- Born: Portland, Oregon, U.S.
- Occupations: Journalist, author
- Notable work: A Greek Tragedy: One Day, a Deadly Shipwreck, and the Human Cost of the Refugee Crisis
- Awards: National Arts Journalism Program Fellowship, Columbia University; Logan Nonfiction Program Fellowship; Mesa Refuge Fellowship (Peter Barnes Long-form Journalism honoree);

= Jeanne Carstensen =

American journalist and author

Jeanne Carstensen is an American journalist and author recognized for her reporting on the Syrian refugee crisis and her roles as a managing editor for prominent media outlets. She has contributed to The New York Times, Foreign Policy, The Nation, and Salon.

==Career==
Carstensen served as the executive managing editor of The Bay Citizen, which produced the Bay Area pages of The New York Times, and as managing editor at Salon. Earlier in her career, she worked in Costa Rica as a shortwave radio producer and translator.

Her journalism has focused heavily on refugee issues, particularly in Greece, Turkey, and across Europe.
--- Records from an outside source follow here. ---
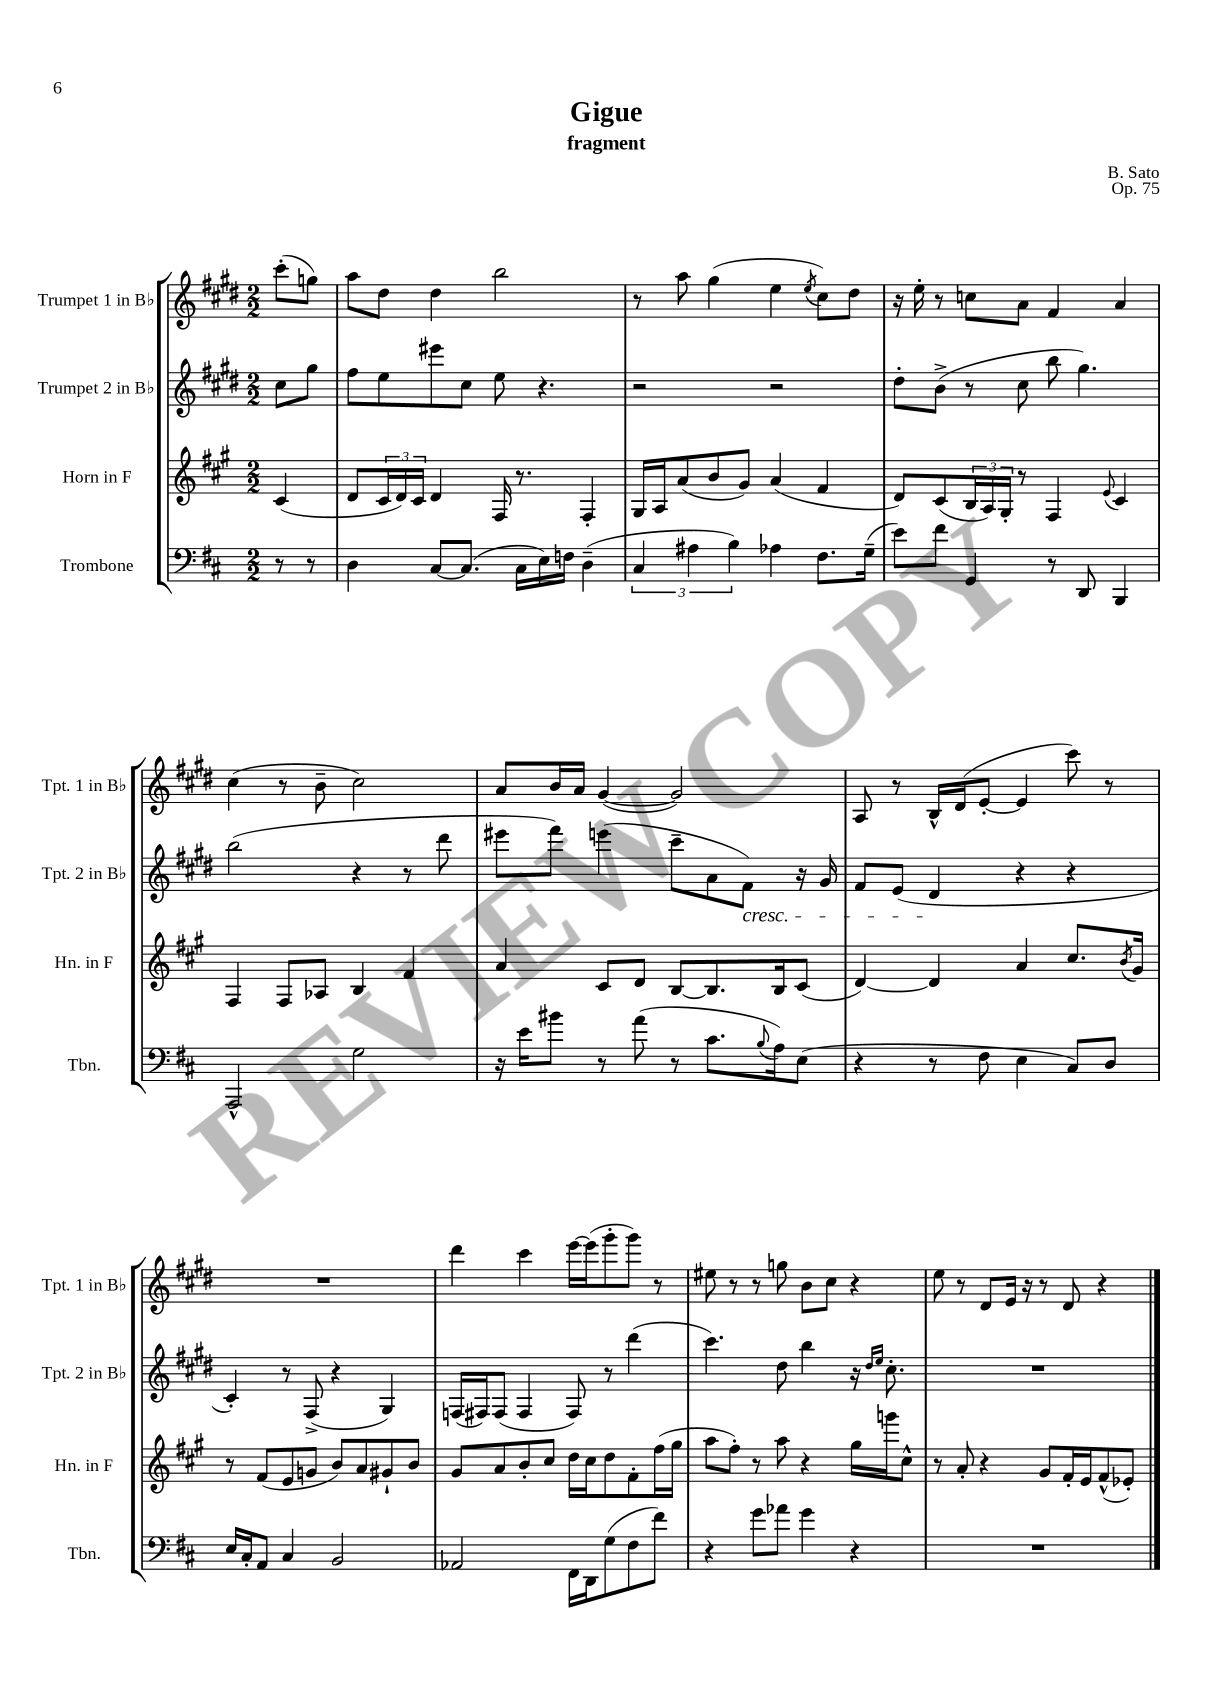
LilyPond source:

\header { title = "Gigue" composer = "B. Sato" subtitle = "fragment" opus = "Op. 75" }
<<
\new StaffGroup <<
\new Staff = "s0" \with { instrumentName = "Trumpet 1 in Bb" shortInstrumentName = "Tpt. 1 in Bb" } {
    \clef treble \key e \major \numericTimeSignature \time 2/2 \partial 4
    cis'''8-.( g''8) |
    a''8 dis''8 dis''4 b''2 |
    r8 a''8 gis''4( e''4 \acciaccatura { e''8 } cis''8) dis''8 |
    r16 e''16-. r8 c''8 a'8 fis'4 a'4 |
    cis''4( r8 b'8-- cis''2) |
    a'8 b'16 a'16 gis'4~( gis'2) |
    a8 r8 b16-^ dis'16( e'8~-. e'4 cis'''8) r8 |
    R1 |
    dis'''4 cis'''4 e'''16~ e'''16( gis'''8-. gis'''8) r8 |
    eis''8 r8 r8 g''8 b'8 cis''8 r4 |
    e''8 r8 dis'8 e'16 r16 r8 dis'8 r4 \bar "|." |
}
\new Staff = "s1" \with { instrumentName = "Trumpet 2 in Bb" shortInstrumentName = "Tpt. 2 in Bb" } {
    \clef treble \key e \major \numericTimeSignature \time 2/2 \partial 4
    cis''8 gis''8 |
    fis''8 e''8 eis'''8 cis''8 e''8 r4. |
    r2 r2 |
    dis''8-. b'8->( r8 cis''8 b''8 gis''4.) |
    b''2( r4 r8 dis'''8 |
    eis'''8 fis'''8) e'''4( cis'''8-- a'8 fis'8\cresc) r16 gis'16 |
    fis'8 e'8( dis'4\! r4 r4 |
    cis'4-.) r8 fis8->( r4 gis4) |
    f16( fis16) fis8( fis4 fis8) r8 dis'''4( |
    cis'''4.) dis''8 b''4 r16 \grace { dis''16 e''16 } cis''8.-. |
    R1 \bar "|." |
}
\new Staff = "s2" \with { instrumentName = "Horn in F" shortInstrumentName = "Hn. in F" } {
    \clef treble \key a \major \numericTimeSignature \time 2/2 \partial 4
    cis'4( |
    d'8 \tuplet 3/2 { cis'16 d'16) cis'16 } d'4 fis16 r8. fis4-. |
    gis16 a16 a'8( b'8 gis'8) a'4( fis'4 |
    d'8) cis'8( \tuplet 3/2 { b16 a16) gis16-. } r8 fis4 \appoggiatura { e'8 } cis'4 |
    fis4 fis8 aes8 b4 fis'4 |
    a'4 cis'8 d'8 b8~ b8. b16 cis'8( |
    d'4~) d'4 a'4 cis''8. \acciaccatura { b'8 } gis'16 |
    r8 fis'8( e'8 g'8 b'8) a'8 gis'8-! b'8 |
    gis'8 a'8 b'8-. cis''8 d''16 cis''16 d''8 fis'8-. fis''16( gis''16 |
    a''8 fis''8-.) r8 a''8 r4 gis''16 g'''16 cis''8-^ |
    r8 a'8-. r4 gis'8 fis'16-. e'16 fis'8-^( ees'8-.) \bar "|." |
}
\new Staff = "s3" \with { instrumentName = "Trombone" shortInstrumentName = "Tbn." } {
    \clef bass \key d \major \numericTimeSignature \time 2/2 \partial 4
    r8 r8 |
    d4 cis8~ cis8.( cis16 e16) f16 d4--( |
    \tuplet 3/2 { cis4 ais4 b4) } aes4 fis8. g16--( |
    e'8) fis'8 g,4 r8 d,8 b,,4 |
    a,,2-^ g2 |
    r16 e'16 bis'8 r8 a'8( r8 cis'8. \appoggiatura { b8 } a16) e8( |
    r4 r8 fis8 e4 cis8) d8 |
    e16 cis16-. a,8 cis4 b,2 |
    aes,2 fis,16 d,16 g8( fis8 fis'8) |
    r4 g'8 aes'8 g'4 r4 |
    R1 \bar "|." |
}
>>
>>
\layout { \context { \Score \remove "Bar_number_engraver" } }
With support from the Pulitzer Center on Crisis Reporting, her coverage of the crisis in 2015 on the Greek island of Lesbos—where more than 500,000 refugees arrived—highlighted the impact on local communities, many of whom were themselves descendants of Greek refugees from Asia Minor in 1922. This body of work led to her being shortlisted for the Immigration Journalism Awards.

==Recognition and Fellowships==
Carstensen's honors include:
- Columbia University National Arts Journalism Program Fellowship
- Logan Nonfiction Program Fellowship
- Mesa Refuge Fellowship, where she was named the Peter Barnes Long-form Journalism honoree

==Personal life==
Born in Portland, Oregon, Carstensen has lived in several countries, including France, Greece, and Costa Rica. She resides in San Francisco and is a member of the Castro Writers' Cooperative.

==Published Works==
Her book, "A Greek Tragedy: One Day, a Deadly Shipwreck, and the Human Cost of the Refugee Crisis," was published by Atria/One Signal Publishers in 2025. In January 2026, "A Greek Tragedy" was named a finalist for the 2026 PEN/John Kenneth Galbraith Award for Nonfiction.